3. Cytosolic elements i.e. soluble proteins and second messengers.
4. Nuclear proteins including DNA binding proteins and factors which interact directly and indirectly in gene regulation and replication.

At the biochemical level, communication between compartments often involves protein phosphorylation. Thus the initial step in transmembrane signalling involves the interaction of an extracellular ligand (peptide hormone or growth factor with its receptor to trigger protein phosphorylation within the cell. This phosphorylation is catalysed by the cytoplasmic domain of the receptor. Other components that might be involved include submembranous kinases and G proteins, these latter are not integral but associate with the membrane. In this way events happening outside of the cell are signalled to the cytoplasm. Cytosolic protein factors are often serine/threonine protein kinases some of which may be activated directly by events happening at the membrane, e.g. protein kinase C family.

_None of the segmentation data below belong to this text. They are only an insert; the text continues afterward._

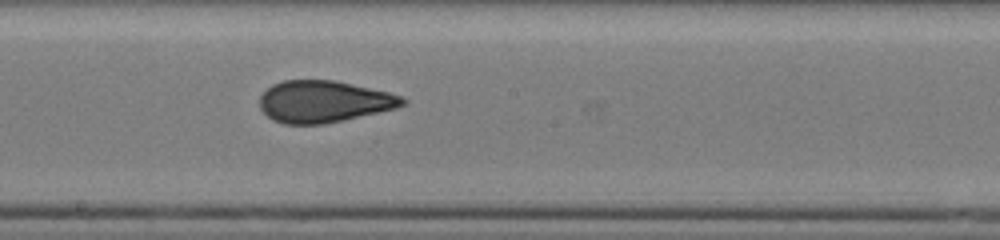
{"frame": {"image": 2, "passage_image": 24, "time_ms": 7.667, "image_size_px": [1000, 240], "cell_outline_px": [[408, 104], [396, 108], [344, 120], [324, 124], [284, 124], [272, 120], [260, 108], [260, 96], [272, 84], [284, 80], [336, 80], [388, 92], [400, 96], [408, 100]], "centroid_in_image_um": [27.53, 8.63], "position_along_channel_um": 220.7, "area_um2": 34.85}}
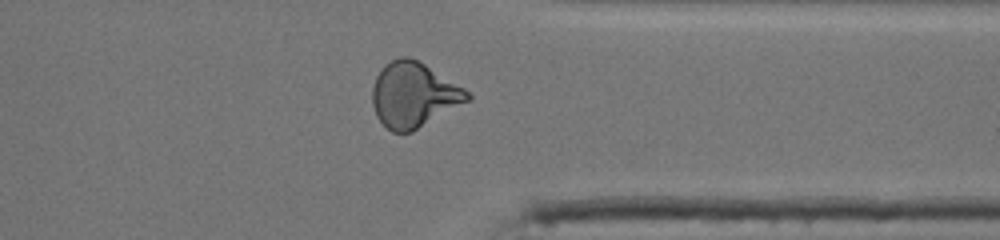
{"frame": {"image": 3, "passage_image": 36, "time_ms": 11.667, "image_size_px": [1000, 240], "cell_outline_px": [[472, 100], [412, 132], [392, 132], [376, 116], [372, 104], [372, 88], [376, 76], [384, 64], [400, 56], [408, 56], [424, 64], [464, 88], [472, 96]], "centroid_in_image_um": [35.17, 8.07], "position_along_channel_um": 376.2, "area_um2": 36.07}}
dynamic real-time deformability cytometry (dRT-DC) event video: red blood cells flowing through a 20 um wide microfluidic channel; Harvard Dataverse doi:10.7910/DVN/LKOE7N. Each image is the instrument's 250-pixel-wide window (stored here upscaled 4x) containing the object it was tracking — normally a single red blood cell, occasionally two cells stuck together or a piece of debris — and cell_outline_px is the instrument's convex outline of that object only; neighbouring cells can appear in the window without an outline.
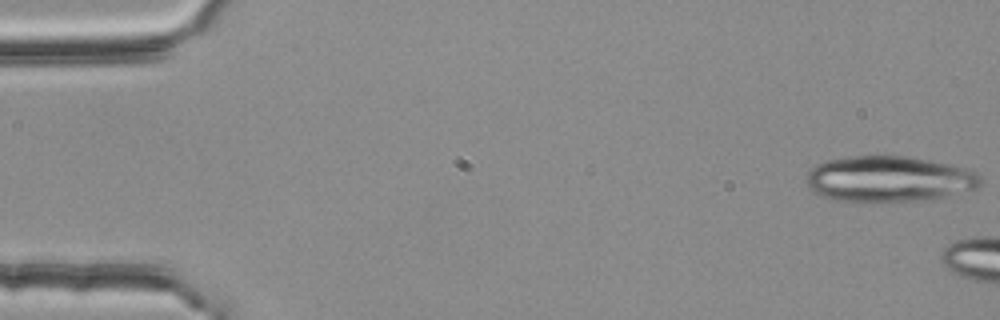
{"species": "common noctule bat (a hibernating species)", "species_latin": "Nyctalus noctula", "temperature_condition": "room temperature", "stored_images_in_passage": 6, "camera_frame_rate_fps": 3000, "um_per_image_px": 0.085, "animal": {"sex": "female", "body_mass_g": 25.1}, "frame": {"image": 1, "passage_image": 1, "time_ms": 0.0, "image_size_px": [1000, 320], "cell_outline_px": [[980, 184], [972, 192], [916, 200], [832, 200], [812, 192], [808, 188], [804, 180], [804, 176], [816, 164], [828, 160], [852, 156], [912, 156], [972, 168], [980, 176]], "centroid_in_image_um": [75.58, 15.18], "position_along_channel_um": 9.4, "area_um2": 46.7}}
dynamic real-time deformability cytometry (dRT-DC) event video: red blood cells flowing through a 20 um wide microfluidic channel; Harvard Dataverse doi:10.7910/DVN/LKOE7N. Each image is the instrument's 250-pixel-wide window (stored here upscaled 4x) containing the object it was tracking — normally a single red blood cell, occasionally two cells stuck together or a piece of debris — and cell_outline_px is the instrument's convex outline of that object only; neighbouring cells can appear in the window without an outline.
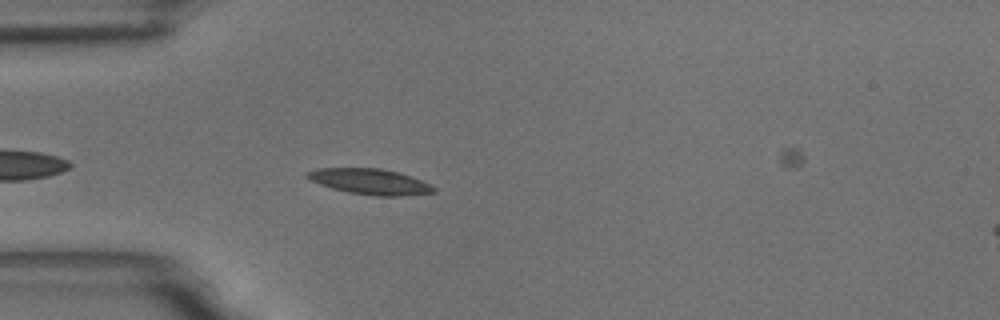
{"species": "common noctule bat (a hibernating species)", "species_latin": "Nyctalus noctula", "temperature_condition": "room temperature", "stored_images_in_passage": 27, "camera_frame_rate_fps": 3000, "um_per_image_px": 0.085, "animal": {"sex": "male", "body_mass_g": 18.8}, "frame": {"image": 1, "passage_image": 5, "time_ms": 1.333, "image_size_px": [1000, 320], "cell_outline_px": [[436, 192], [400, 196], [376, 196], [348, 192], [332, 188], [308, 180], [304, 176], [304, 172], [316, 168], [380, 168], [396, 172], [432, 184], [436, 188]], "centroid_in_image_um": [31.39, 15.43], "position_along_channel_um": 53.6, "area_um2": 18.96}}
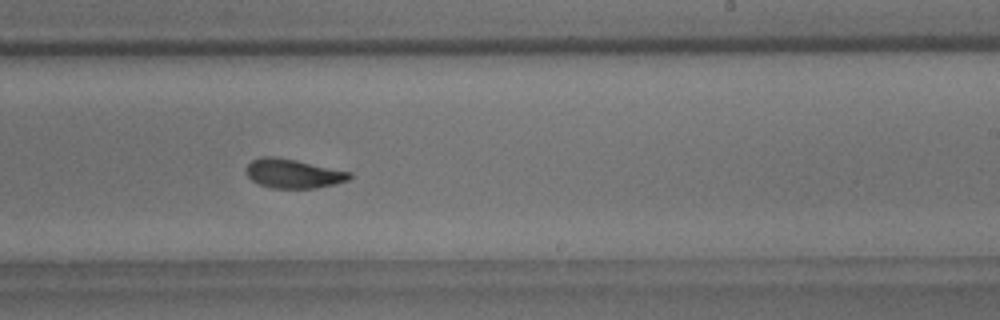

They also include small soluble second messengers which again may be generated at the membrane e.g. cyclic nucleotides and inositol phosphates.

Nuclear proteins comprise a large and functionally diverse group includes proteins which bind directly to cis-acting regulatory elements in DNA. Proteins which form large multifunctional complexes in transcriptional regulation and DNA replication e.g. T3 receptor and steroid hormone receptors. Many of these factors are phospho-proteins whose activity again may be regulated in part by phosphorylation. If any of these become permanently switched on, either because of a dosage effect or a mutation then the normal pathway is bypassed and transformation may result.